March 8th, 2021
The Voynich dictionary is now up to 91 pages and 1,597 words!
I am continuing to translate the manuscript and my dictionary is holding true. In language letters are repeatable and words are repeatable. When the words repeat, and their definition no longer makes sense to the words around it, I know the word is wrong. I have found that some original definitions I used where wrong and as a went along the definition of the word would fall apart. For example, the word “uer” I thought was an Old Norse word for red fish. When red fish didn’t work I assumed poetic license that it could mean the color red. As the translation progressed the definition kept just not really fitting and I had to read into the poetic interpretation. I decided to reexamine the root of “uer”. It took a long time to figure out that it came from a Proto-Balto-Slavik root but not Old Norse, Lithuanian. Which “uer” in Proto-Balto-Slavik has two meaning: north, (and) late evening/night. Tested this on all the pages translated so far and it fit like a glove.

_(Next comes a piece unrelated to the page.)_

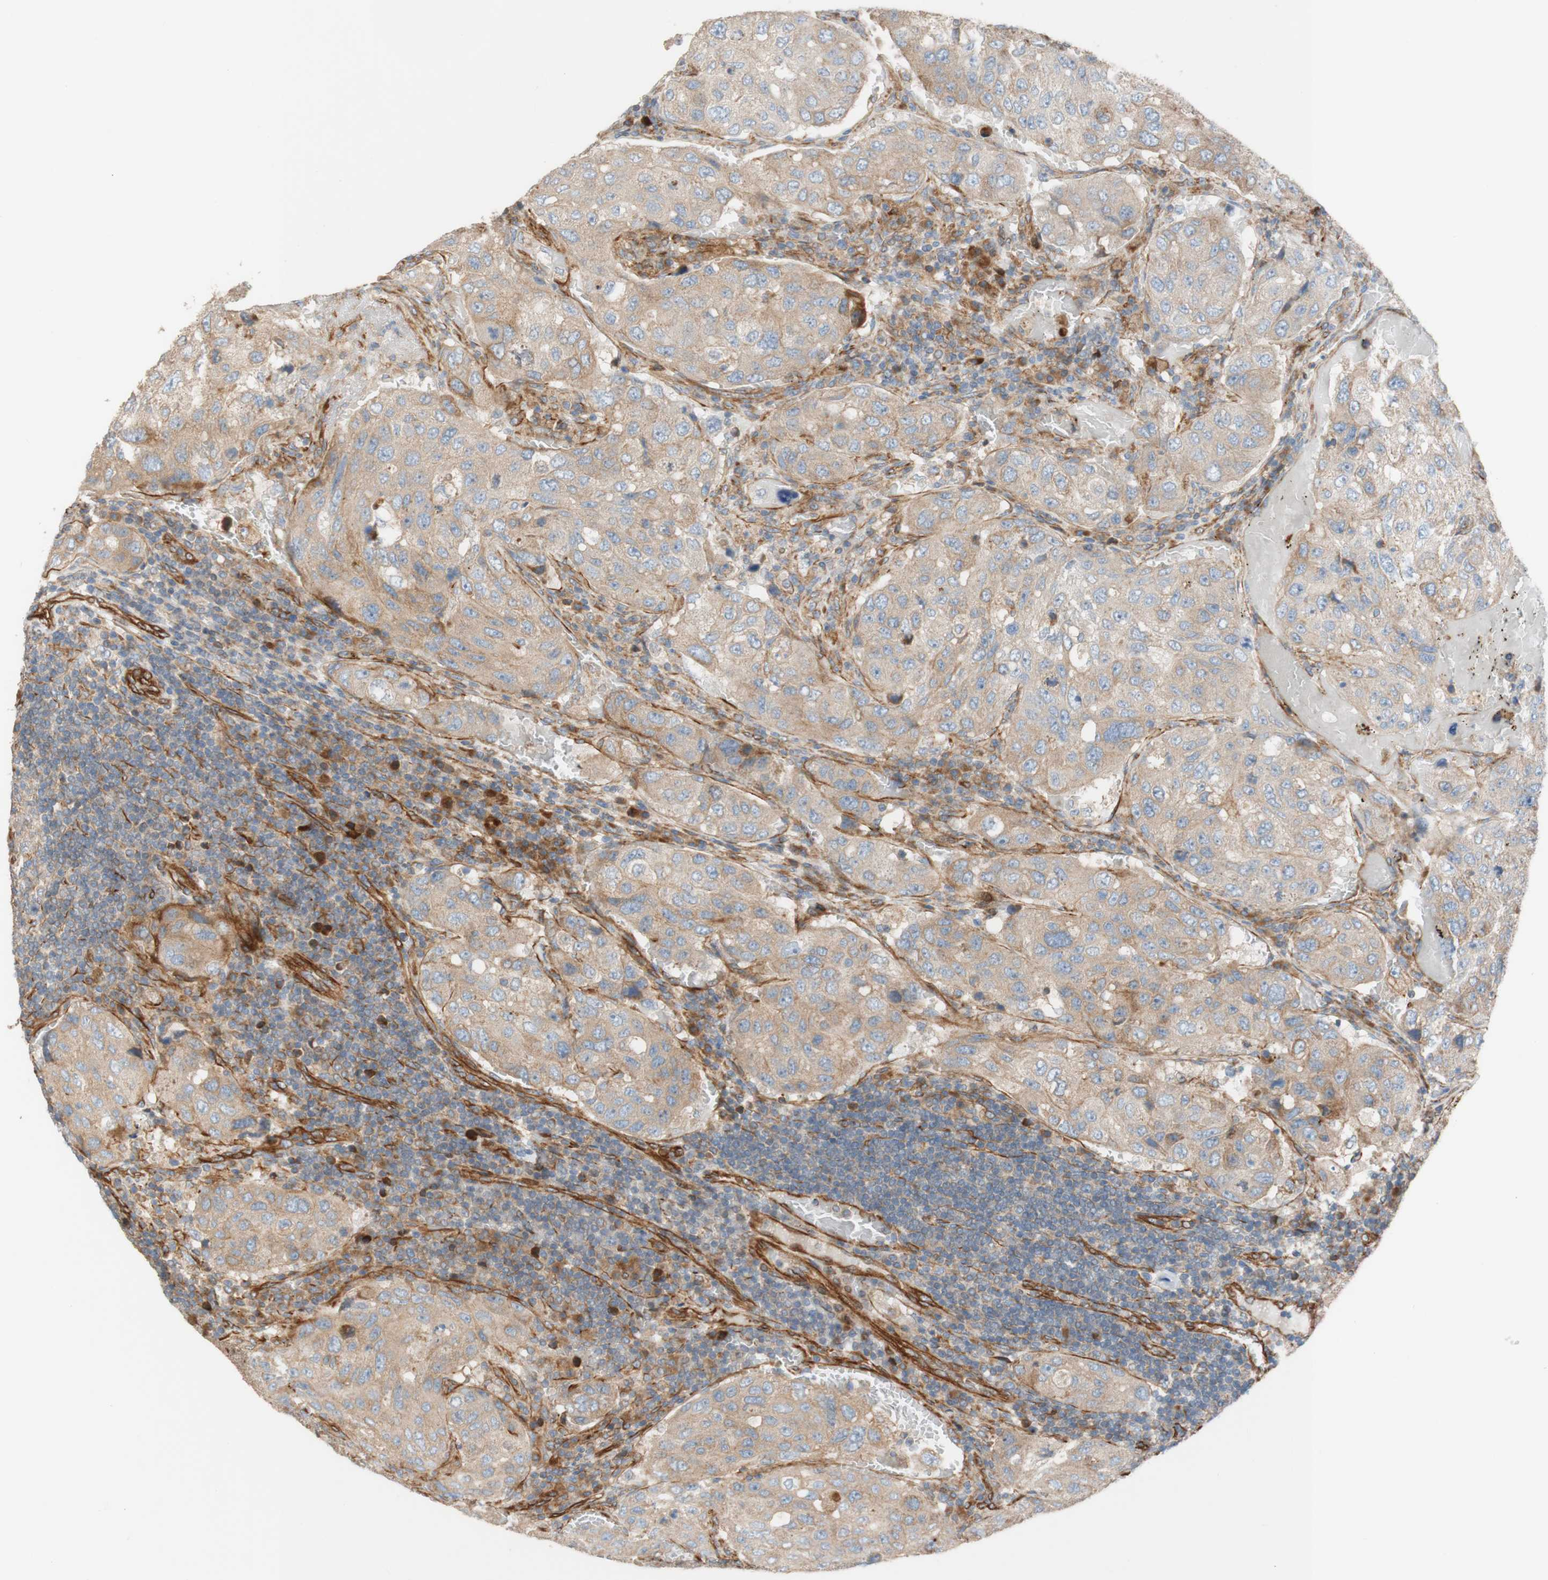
{"staining": {"intensity": "weak", "quantity": ">75%", "location": "cytoplasmic/membranous"}, "tissue": "urothelial cancer", "cell_type": "Tumor cells", "image_type": "cancer", "snomed": [{"axis": "morphology", "description": "Urothelial carcinoma, High grade"}, {"axis": "topography", "description": "Lymph node"}, {"axis": "topography", "description": "Urinary bladder"}], "caption": "Immunohistochemistry (IHC) histopathology image of high-grade urothelial carcinoma stained for a protein (brown), which shows low levels of weak cytoplasmic/membranous staining in approximately >75% of tumor cells.", "gene": "C1orf43", "patient": {"sex": "male", "age": 51}}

Looking at Page 115 there is a word outside all the circles that I translated as evening, but a different from, soiree. We now believe that True North is the index line “evening” indicated on 115 and magnetic north is called the “royal.” There are other terms in the translations I’ve done like the word “wing.” In its context wing could be referring to an area on the ship, though on page 115 “wing” is the word they use for South. Did they use code words like this throughout for specific directions? They do put geospatial math in the maps so we can identify if this theory holds true.
Going back to the word “uer”, what do pirate say “ARRRR.” Tried looking up why they say pirates say this word and got that it was a made up myth about pirates. Though the similarities to “uer” and “arrr” are not lost on me. Neither is “Arrr she blows.” North she goes! Or in Voynich “uer esom va.”